Local protein conformations can be directly compared on the basis of the secondary chemical shifts, as they are not influenced by amino acid type. The similarity in secondary chemical shifts between the MxiH and PrgI needles is remarkable (Figs. 4C and 4D), suggesting that the local structure of these needle subunits is highly similar. The agreement is especially apparent in the two α-helical regions, and the slight bend in the C-terminal helix occurs at the same position in both subunits, Q64 for MxiH corresponding to Q61 for PrgI. Two minor differences are observed: the kink appears at T23 for MxiH rather than at T25 (which would correspond to N22 in PrgI); more importantly, the rigid-extended region spans a larger region in MxiH, which has three additional residues, and the deviations of Δδ from random coil values are more pronounced. On the other hand, the secondary structure elements proposed in the model of Fujii et al. are not compatible with the experimental chemical shifts of MxiH (Fig. 4A). In order to quantitatively compare the cryoEM model to our chemical shift values, we back-predicted secondary chemical shifts from the cryoEM model (Fig. S2B in Text S1) using SPARTA+ [45]. It was reported that the back-prediction of solid-state NMR 13C chemical shifts in SPARTA produces outliers, i.e. predictions deviating from experimental shifts by more than 3 ppm, in approximately 4% of cases [46]. The number of 13C chemical shift outliers for the cryoEM-based model of Fujii et al., 13.1%, is significantly higher, showing that its secondary structure cannot be reconciled with our NMR data.
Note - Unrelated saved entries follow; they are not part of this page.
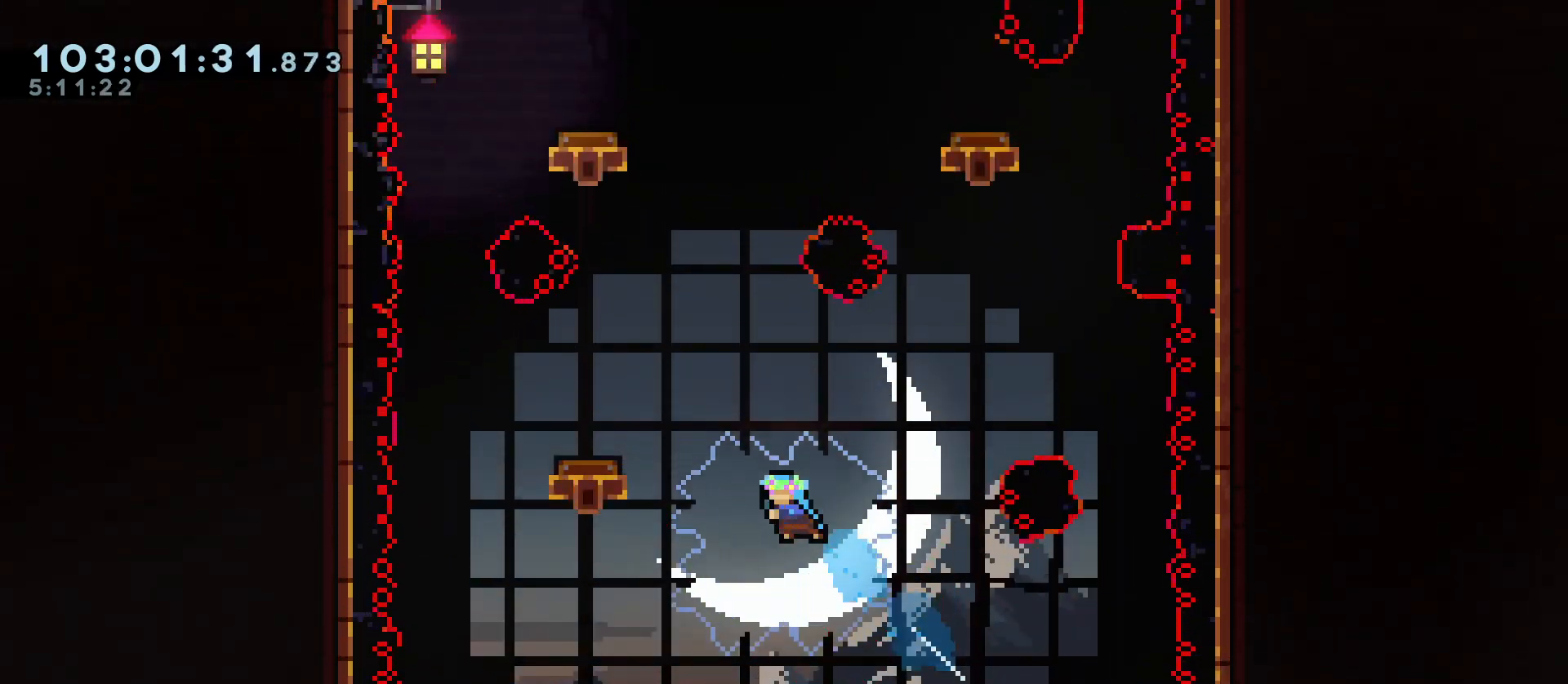
{"keys": ["a"], "events": [[317, "dash", "up"]]}
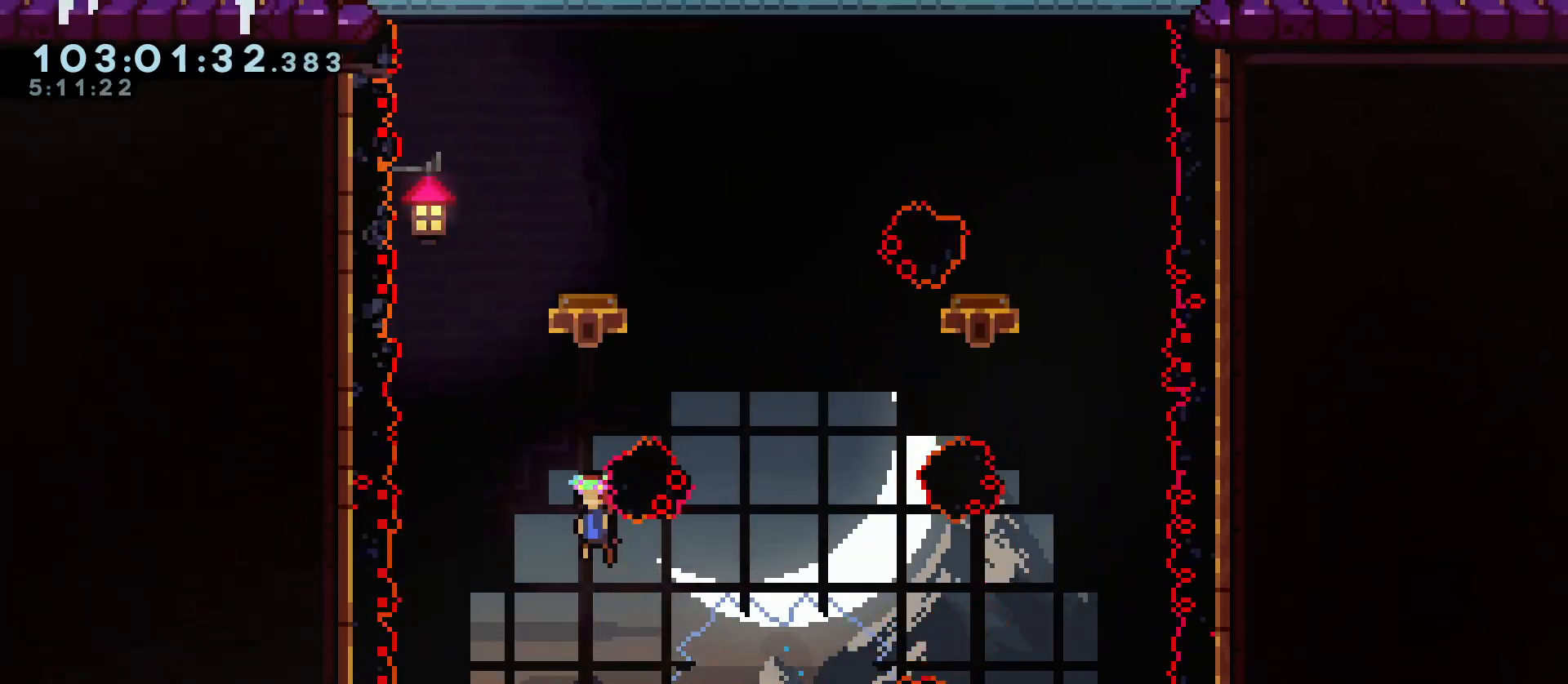
{"keys": [], "events": [[50, "a", "up"], [100, "d", "down"], [150, "d", "up"], [183, "w", "down"], [233, "dash", "down"], [383, "dash", "up"], [383, "w", "up"]]}
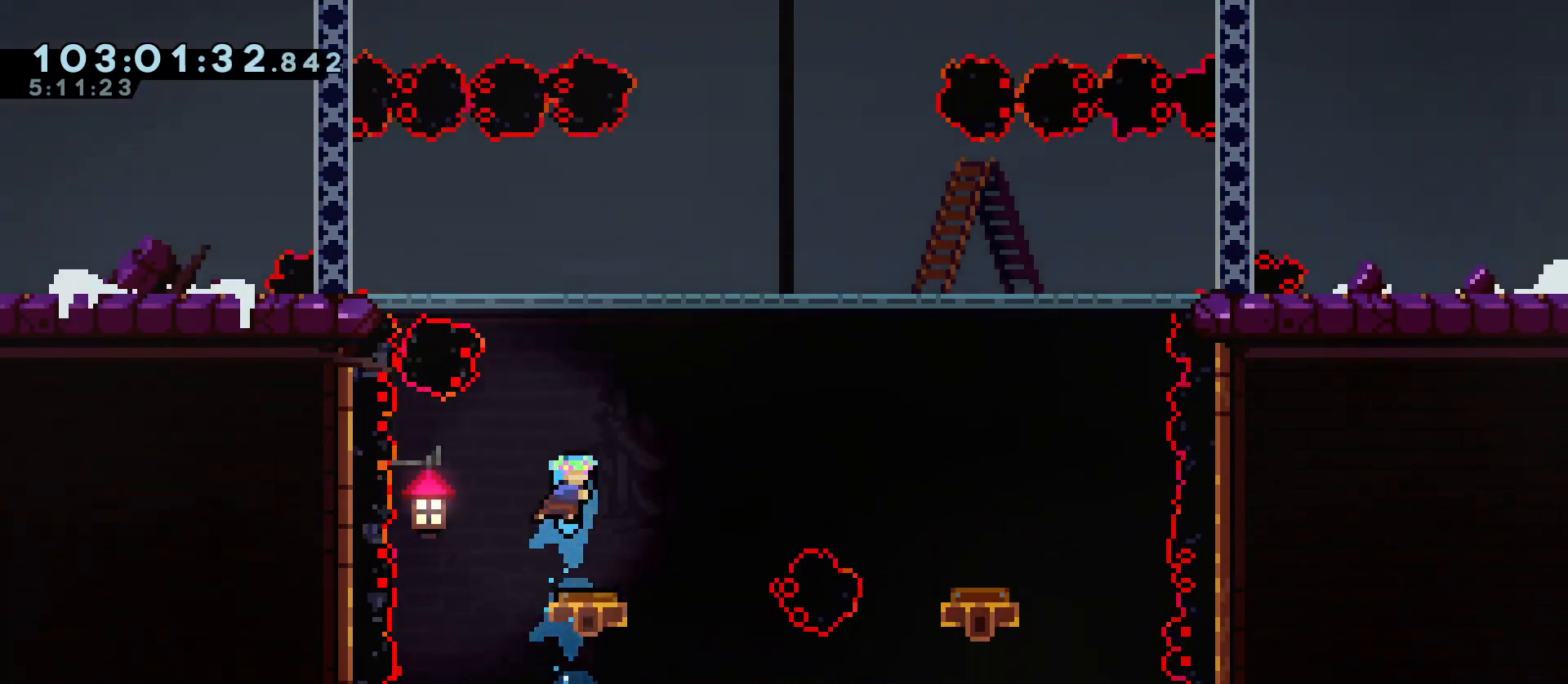
{"keys": ["d"], "events": [[250, "d", "down"]]}
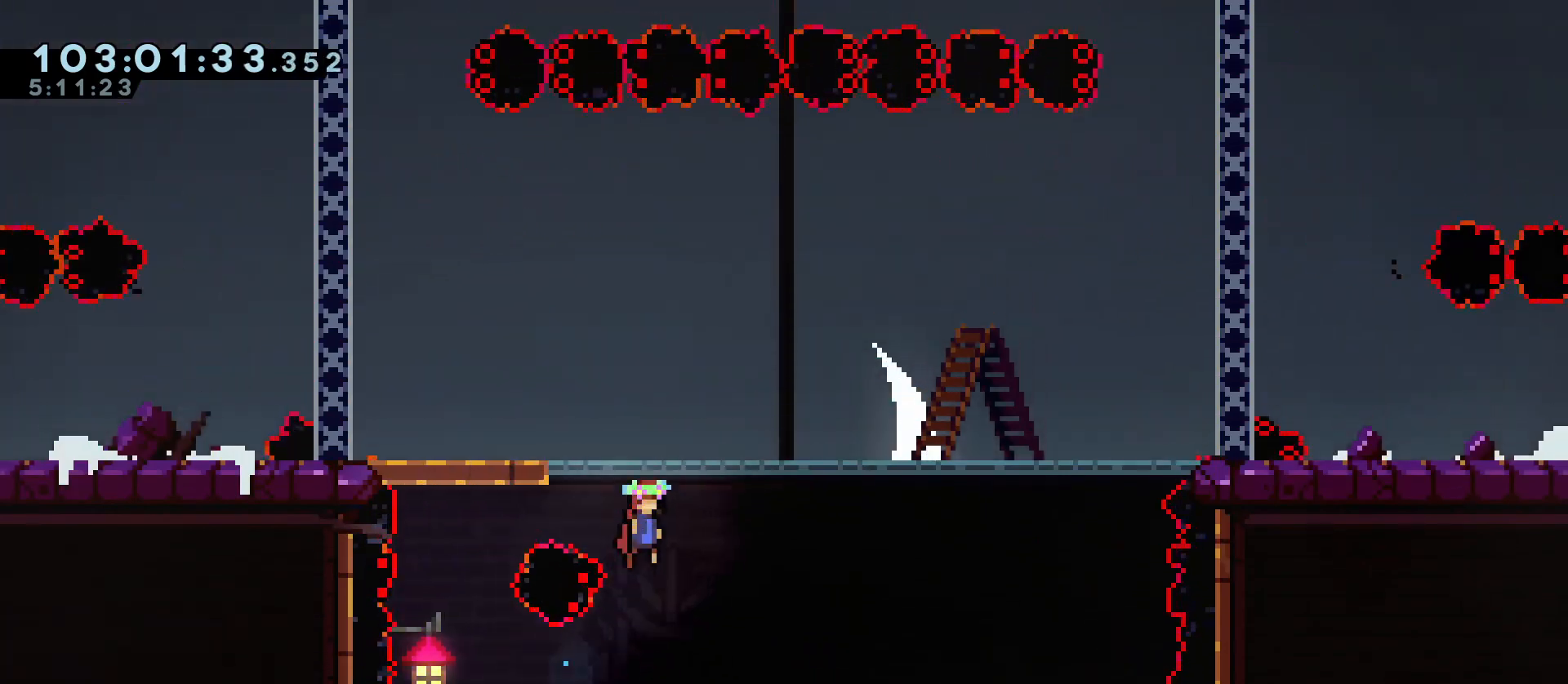
{"keys": [], "events": [[83, "w", "down"], [133, "d", "up"], [183, "dash", "down"], [267, "dash", "up"], [317, "w", "up"]]}
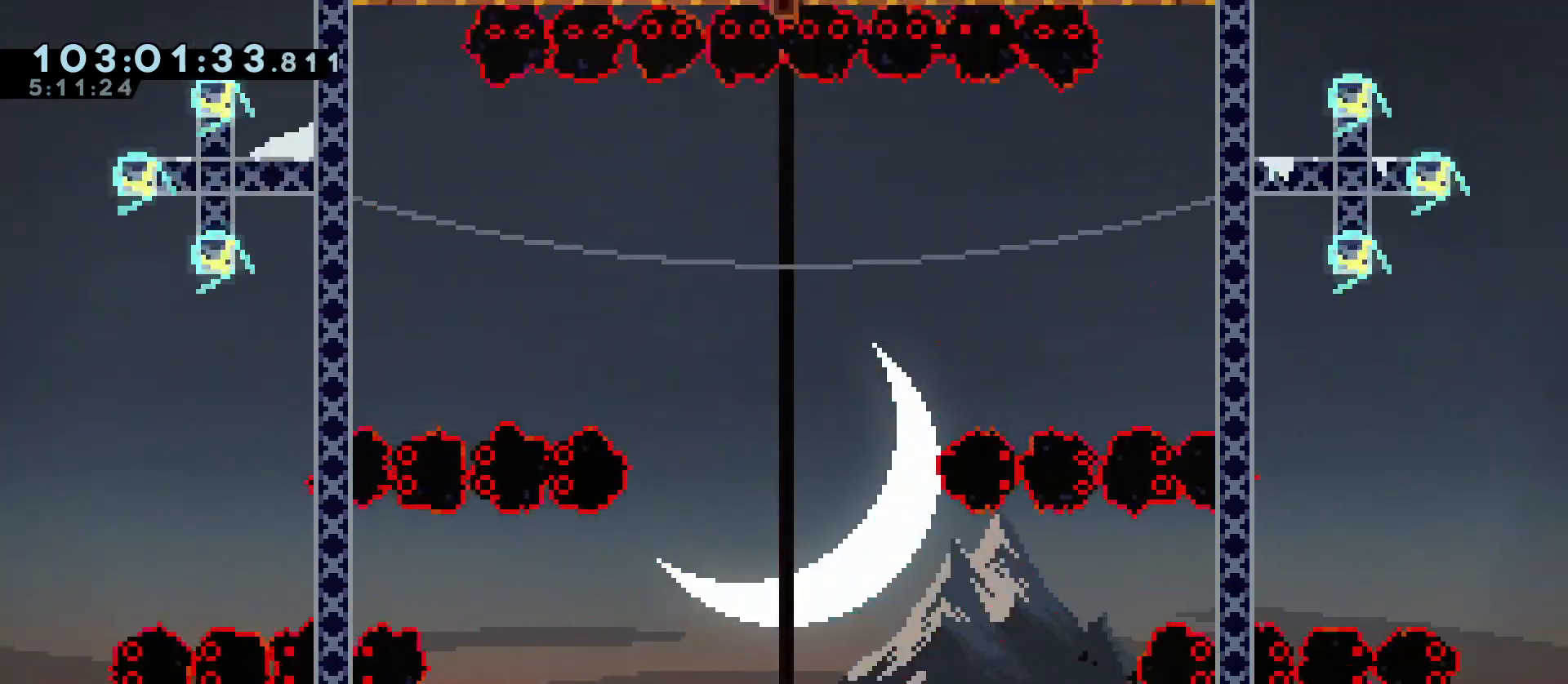
{"keys": [], "events": []}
Despite the aforementioned discrepancies in secondary structure between the MxiH [19] and PrgI [20] models, there is a striking similarity in the shape of the 3D envelope of their constituting subunits (Fig. 1). We thus wanted to test whether the architecture identified in PrgI needles could explain all experimental data for MxiH needles, both solid-state NMR chemical shifts and the 7.7-Å cryoEM density map. We generated homology models of the MxiH needle by Rosetta modeling calculations [47] using the structure of the PrgI needle as a template. A representative model from this ensemble (Fig. 5) shows good overlap with the cryoEM density map (EM correlation of 0.66), demonstrating that the architecture found in the PrgI needle (Fig. 1B) is compatible with all experimental data. Using the nomenclature of Fujii et al., the long C-terminal α-helix identified in PrgI occupies the density region H1 facing towards the needle pore in the cryoEM map of MxiH (Fig. 5B). The density regions H2 and H3 are filled by the N-terminal α-helix. The kink present in density region H3 corresponds to the kink identified at T23 from the analysis of secondary chemical shifts.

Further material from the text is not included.